Pois se, a troco de Carlos Rei de França, Ou de Cesar, quereis igual memoria, Vede o primeiro Afonso, cuja lança Escura faz qualquer estranha gloria: E aquelle, que a seu reino a segurança Deixou co'a grande, e prospera victoria: Outro Joanne invicto cavalleiro,
O quarto e quinto Afonsos, e o terceiro.
Nem deixarão meus versos esquecidos Aquelles, que nos reinos lá da Aurora Se fizeram por armas tão subidos, Vossa bandeira sempre vencedora: Hum Pacheco fortissimo, e os temidos Almeidas, por quem sempre o Tejo chora: Albuquerque terribil, Castro forte,
E outros, em quem poder não leve a morte.
E em quanto eu estes canto, e a vós não posso, Sublime Rei; que não me atrevo a tanto, Tomai as redeas vós do reino vosso, Dareis materia a nunca ouvido canto: Comecem a sentir o pezo grosso (Que pelo mundo todo faça espanto) De exercitos, e feitos singulares,
De Africa as terras, e do Oriente os mares.
Em vós os olhos tem o Mouro frio, Em quem vê seu exicio affigurado: Só com vos ver o barbaro Gentio Mostra o pescoço ao jugo inclinado: Tethys todo o ceruleo senhorio Tem para vos por dote apparelhado ; Que, affeiçoada ao gesto bello, e tenro, Deseja de comprar-vos para genro.
Em vós se vem da Olympica morada, Dos dous Avós as almas cá famosas, Huma na paz angelica dourada, Outra pelas batalhas sanguinosas: Em vós esperam ver-se renovada Sua memoria, e obras valerosas, E lá vos tem lugar no fim da idade No templo da suprema eternidade.
Mas em quanto este tempo passa lento De regerdes os povos, que o desejam, Dai vós favor ao novo atrevimento; Para que estes meus versos vossos sejam : E vereis ir cortando o salso argento Os vossos Argonautas; porque vejam, Que são vistos de vós no mar irado: E costumai-vos já a ser invocado.

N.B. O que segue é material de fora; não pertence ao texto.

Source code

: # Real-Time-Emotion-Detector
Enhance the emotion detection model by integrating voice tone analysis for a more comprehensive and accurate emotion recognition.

Concilio dos deoses no Olympo ácerca do arrojado commettimento dos Portuguezes, que sob o commando de Vasco da Gama, por ordem de El-Rei D. Manoel, navegavam no largo Oceano para o descobrimento da India
Já no largo Oceano navegavam, As inquietas ondas apartando,
Os ventos brandamente respiravam, Das naos as velas concavas inchando: Da branca escuma os mares se mostravam Cobertos, onde as proas vão cortando As maritimas aguas consagradas, Que do gado de Próteo são cortadas.
Quando os deoses no Olympo luminoso, Onde o governo está da humana gente, Se ajuntam em concilio glorioso, Sobre as cousas futuras do Oriente: Pizando crystallino ceo formoso, Vem pela via Lactea juntamente, Convocados da parte do Tonante, Pelo neto gentil do velho Atlante.